Luego, en abril pasado, me sentí mareado, con extrañas palpitaciones en el corazón, algo que, como deportista devoto, nunca había experimentado antes. Fui al médico, quien me envió al hospital, donde, en mi vigésimo aniversario de bodas, terminé de pasar la noche.
A la mañana siguiente, segundos después de revisar mi correo electrónico, entraron cinco enfermeras. Y mi ritmo cardíaco en reposo subió a 187. Asumieron que tuve un ataque al corazón. Le expliqué que acababa de recibir un correo electrónico que decía que mi padre y yo habíamos vendido nuestra primera caricatura a The New Yorker.
Las enfermeras no parecían entender la magnitud de la situación.

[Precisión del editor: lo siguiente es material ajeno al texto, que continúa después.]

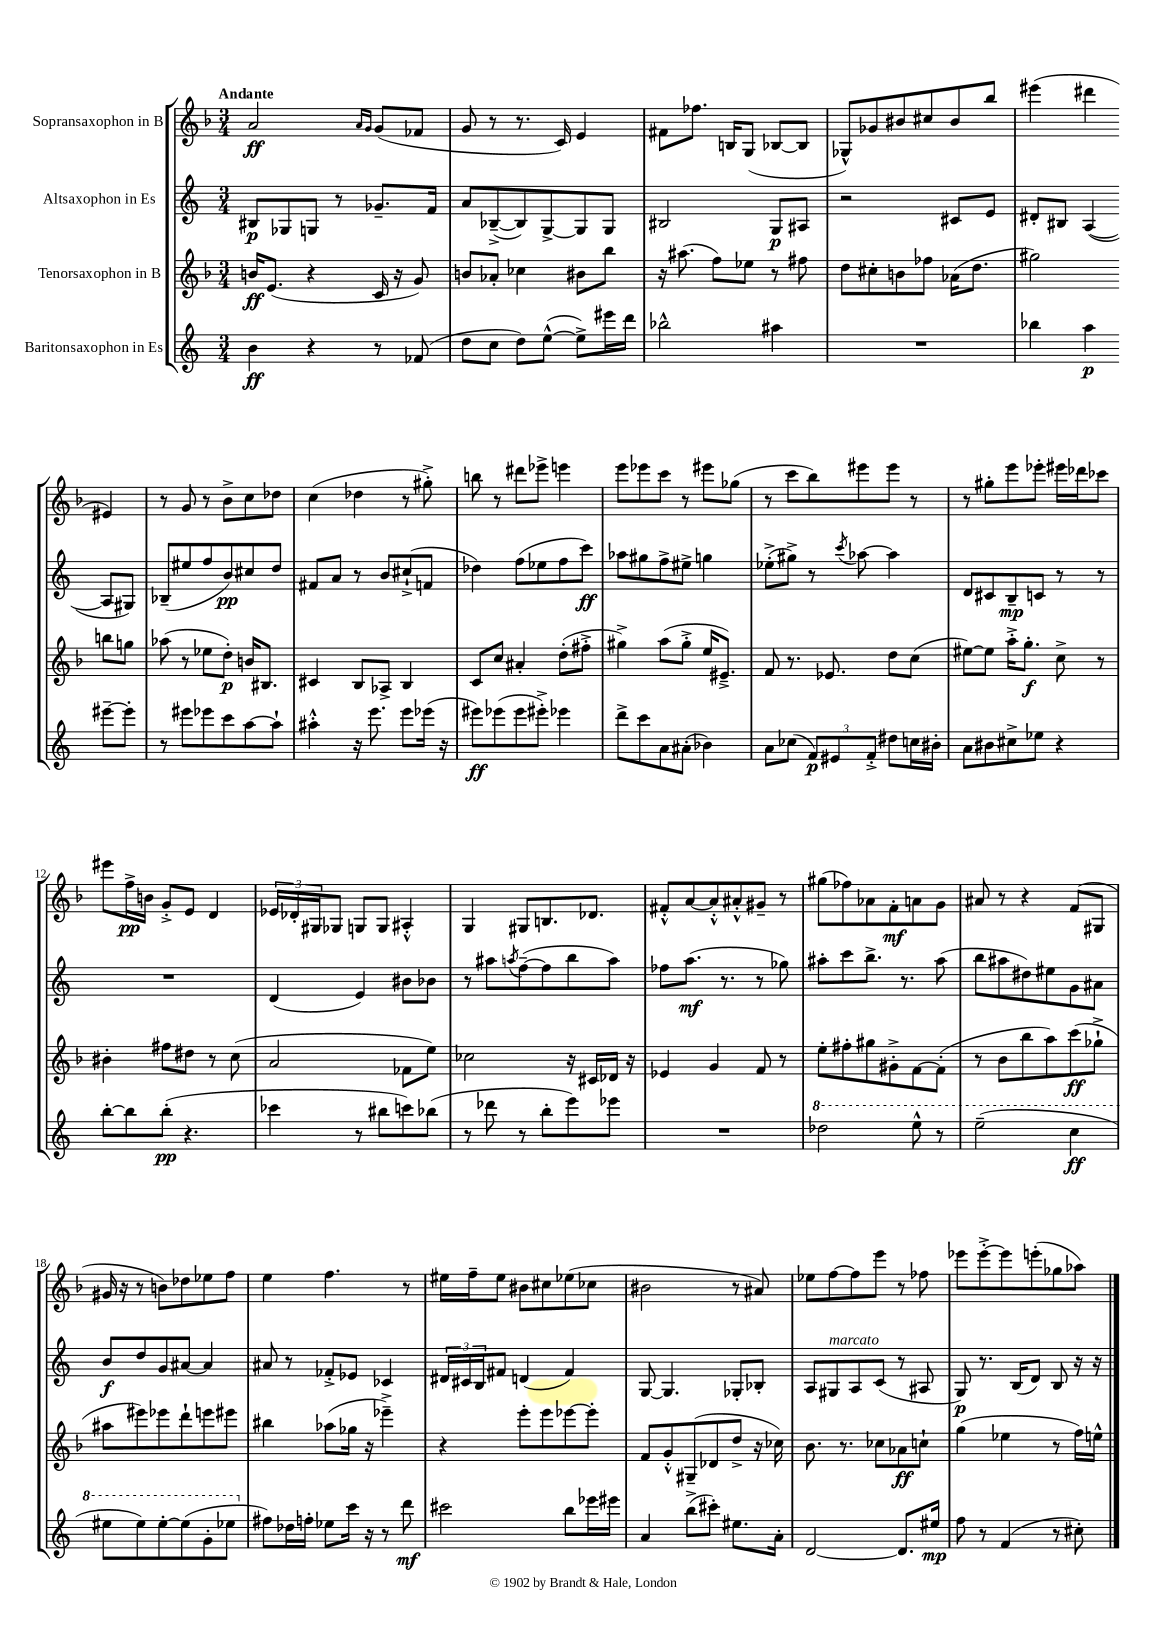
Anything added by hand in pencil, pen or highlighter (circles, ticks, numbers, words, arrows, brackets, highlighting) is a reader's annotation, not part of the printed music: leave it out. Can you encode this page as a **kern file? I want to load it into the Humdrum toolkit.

**kern	**kern	**kern	**kern
*staff4	*staff3	*staff2	*staff1
*clefG2	*clefG2	*clefG2	*clefG2
*k[]	*k[b-]	*k[]	*k[b-]
*M3/4	*M3/4	*M3/4	*M3/4
4b\	16b/LK	8B#/L	2a/
.	(8.e/J	.	.
.	.	8G-/	.
4r	4r	8G/J	.
.	.	8r	.
.	.	.	16qqa/LL
.	.	.	16qqg/JJ
8r	16c/	8.g-~/L	(8g/L
.	16r	.	.
(8f-/	8g/)	.	8f-/J
.	.	16f/Jk	.
=	=	=	=
8dd\L	8b/L	8a/L	8g/
8cc\J	8a-'/J	([8B-~^/	8r
8dd\L)	4cc-\	8B-/])	8.r
([8ee^^\J	.	[8G^/	.
.	.	.	16c/)
8ee^\]L)	8b#\L	8G/]	4e/
16eee#\L	8bb-\J	8G/J	.
16ddd\JJ	.	.	.
=	=	=	=
2bb-^^\	16r	2B#/	8f#\L
.	(8.aa#\	.	.
.	.	.	8.ff-\J
.	8ff\L)	.	.
.	.	.	16B/LK
.	8ee-\J	.	(8G/J
4aa#\	8r	8G/L	[8B-/L
.	8ff#\	8A#/J	8B-/]J
=	=	=	=
2.r	8dd\L	2r	8G-^^/L)
.	8cc#'\	.	8g-/
.	8b\	.	8b#/
.	8ff-\J	.	8cc#/
.	(16a-\LK	8c#/L	8b#/
.	8.dd\J	.	.
.	.	8e/J	8bb-/J
=	=	=	=
4bb-\	2gg#\)	8d#'/L	(4eee#\
.	.	8B#/J	.
4aa\	.	([4A/	4ddd#\
[8eee#~\L	8bb\L	8A/]L	4e#/)
8eee#'\]J	8gg\J	8G#/J)	.
=	=	=	=
8r	(8aa-\	(8B-~/L	8r
8eee#\L	8r	8ee#/	8g/
8eee-\	8ee-\L	8ff/	8r
8ccc\	8dd'\J)	8b/)	8b-^\L
[8aa\	16b/LK	8cc#/	8cc\
.	8.B#/J	.	.
8aa`\]J	.	8dd/J	8dd-\J
=	=	=	=
4aa#'^^\	4c#/	8f#/L	(4cc\
.	.	8a/J	.
16r	8B-/L	8r	4dd-\
8.eee\	.	.	.
.	8A-^/J	8b/L	.
8eee\L	4B-/	(8cc#`^/	8r
(16eee-\Jk	.	8f/J	8gg#'^\)
16r	.	.	.
=	=	=	=
8eee#\L)	8c/L	4dd-\)	8bb\
(8eee-\	8cc/J	.	8r
8eee-\	4a#'/	(8ff\L	8ddd#\L
8eee#'^\J)	.	8ee-\	8eee-^\J
4eee-\	(8dd'\L	8ff\	4eee\
.	8ff#'^\J	8ccc\J)	.
=	=	=	=
8ddd^\L	4gg#^\)	8aa-\L	8eee\L
8ccc\	.	8gg#\	8eee-\
8a\	(8aa\L	8ff^\	8ccc\J
(8a#'\J	8gg#'^\J	8ee#^\J	8r
4b-\)	16ee/LK	4gg\	8eee#\L
.	8.e#~^/J)	.	.
.	.	.	(8gg-\J
=	=	=	=
8a\L	8f/	(8ee-'^\L	8r
(8cc-\J	8.r	8gg#^\J)	8ccc\L
12f/L)	.	8r	8bb-\)
.	8.e-/	.	.
12e#/	.	.	.
.	.	8qccc/	.
.	.	[8aa-\	8eee#\
12f'^/J	.	.	.
8dd#\L	8dd\L	4aa-\]	8eee#\J
16cc\L	(8cc\J	.	8r
16b#'\JJ	.	.	.
=	=	=	=
8a\L	[8ee#\L)	8d/L	8r
8b#\	8ee#\]J	8c#/	8gg#'\L
8cc#^\	16aa'^\LK	8B~/	8eee\
.	8.gg'\J	.	.
8ee-\J	.	8c/J	8eee-'\J
4r	8cc^\	8r	16eee#\LL
.	.	.	16ddd-\J
.	8r	8r	8ccc-\J
=	=	=	=
[8bb'\L	4b#'\	2.r	8eee#\L
8bb\]	.	.	16ff^\L
.	.	.	16b\JJ
(8bb'\J	8ff#\L	.	8g'^/L
4.r	8dd#\J	.	8e/J
.	8r	.	4d/
.	(8cc\	.	.
=	=	=	=
4ccc-\	2a/	(4d/	24e-/LL
.	.	.	24d-'/
.	.	.	24G#/J
.	.	.	8G-/J
8r	.	4e/)	8G/L
8bb#\L	.	.	8G/J
8ccc\)	8f-\L	8b#\L	4A#'^^/
(8bb-\J	8ee\J)	8b-\J	.
=	=	=	=
8r	2cc-\	8r	4G/
8ddd-\	.	8aa#\L	.
.	.	8qaa/	.
8r	.	([8ff~\	8G#/L
8bb'\L	.	8ff\]	8.B/
8eee\)	16r	8bb\	.
.	16c#/LL	.	8.d-/J
8eee-\J	16d-/JJ	8aa\J)	.
.	16r	.	.
=	=	=	=
2.r	4e-/	8ff-\L	8f#'^^/L
.	.	(8.aa\J	[8a/
.	4g/	.	8a'^^/]
.	.	8.r	.
.	.	.	8a#'^^/
.	8f/	8r	8g#~/J
.	8r	8gg-\)	8r
=	=	=	=
2ddd-\	8ee'\L	8aa#'\L	(8gg#\L
.	8ff#'\	8ccc\	8ff-\)
.	8gg#\	8.bb^\J	8a-\
.	8g#'^\	.	8f'\
.	.	8.r	.
8eee^^\	[8f\	.	8a\
8r	(8f'\]J	(8aa#\	8g\J
=	=	=	=
(2eee~\	8r	8bb\L	8a#/
.	8b-\L	8aa#\	8r
.	8bb-\	8dd#\)	4r
.	8aa\)	8ee#\	.
4ccc\	(8ccc\	8g\	(8f/L
.	8gg-`^\J	8a#\J	8G#/J
=	=	=	=
8eee#\L	8aa#\L	8b/L	16g#/
.	.	.	16r
8eee#\)	8eee#\)	8dd/	8r
[8eee#'\	8eee-\	8g/	8b\L)
(8eee#\]	8ddd`\	[8a#/J	8dd-\
8gg'\	8eee\	4a#/]	8ee-\
8eee-\J	8eee#\J	.	8ff\J
=	=	=	=
8ff#\L)	4bb#\	8a#/	4ee\
16dd-\L	.	8r	.
16ff'\JJ	.	.	.
8ee-\L	(8aa-\L	8f-'^/L	4.ff\
16ccc\Jk	16gg-\Jk	8e-/J	.
16r	16r	.	.
8r	4eee-~^\)	4c-/	.
8ddd\	.	.	8r
=	=	=	=
2ccc#\	4r	24d#/LL	16ee#\LL
.	.	24c#/	.
.	.	.	16ff~\J
.	.	24B/J	.
.	.	8f#/J	8ee#\J
.	8eee'\L	(4d/	8b#\L
.	8eee\	.	8cc#\
8bb\L	[8eee-\	4f#/)	(8ee-\
16eee-\L	8eee-'\]J	.	8cc-\J
16eee#\JJ	.	.	.
=	=	=	=
4a/	8f/L	[8G/	2b#\
.	8g'^^/	4.G/]	.
(8bb^\L	(8G#~/	.	.
8ccc#'\J)	8d-/	.	.
8.ee#\L	8dd^/J	8G-'/L	8r
.	16r	8B-'/J	8a#/)
16a'\Jk	16cc-\)	.	.
=	=	=	=
[2d/	8.b-\	8A/L	8ee-\L
.	.	8G#/	[8ff\
.	8.r	.	.
.	.	8A/	8ff\]
.	8cc-\L	(8c/J	8eee\J
8.d/]L	8a-\	8r	8r
.	8cc`\J	8A#/	8ff-\
16ee#/Jk	.	.	.
=	=	=	=
8ff\	(4gg\	8G/)	8eee-\L
8r	.	8.r	[8eee-'^\
(4f/	4ee-\	.	8eee-\]
.	.	(16B/LK	.
.	.	8d/J)	(8eee'\
8r	8r	8B/	8gg-\
8cc#'\)	16ff\LL)	16r	8aa-\J)
.	16ee^^\JJ	16r	.
==	==	==	==
*-	*-	*-	*-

Después de casi un año de espera, y casi una docena de años desde que mi papá y yo comenzamos a colaborar, nuestra primera caricatura apareció en la revista hace dos meses (y tres semanas antes del 90 cumpleaños de mi papá). Puede que sea el dibujante de mayor edad en debutar en The New Yorker.
Ahora dibuja, pinta y habla tanto que tengo que fingir que atiendo otra llamada para escapar de su exuberancia. Si me preguntara si estaba más orgulloso de la caricatura o de que él cambió su vida, diría, “Ambos”.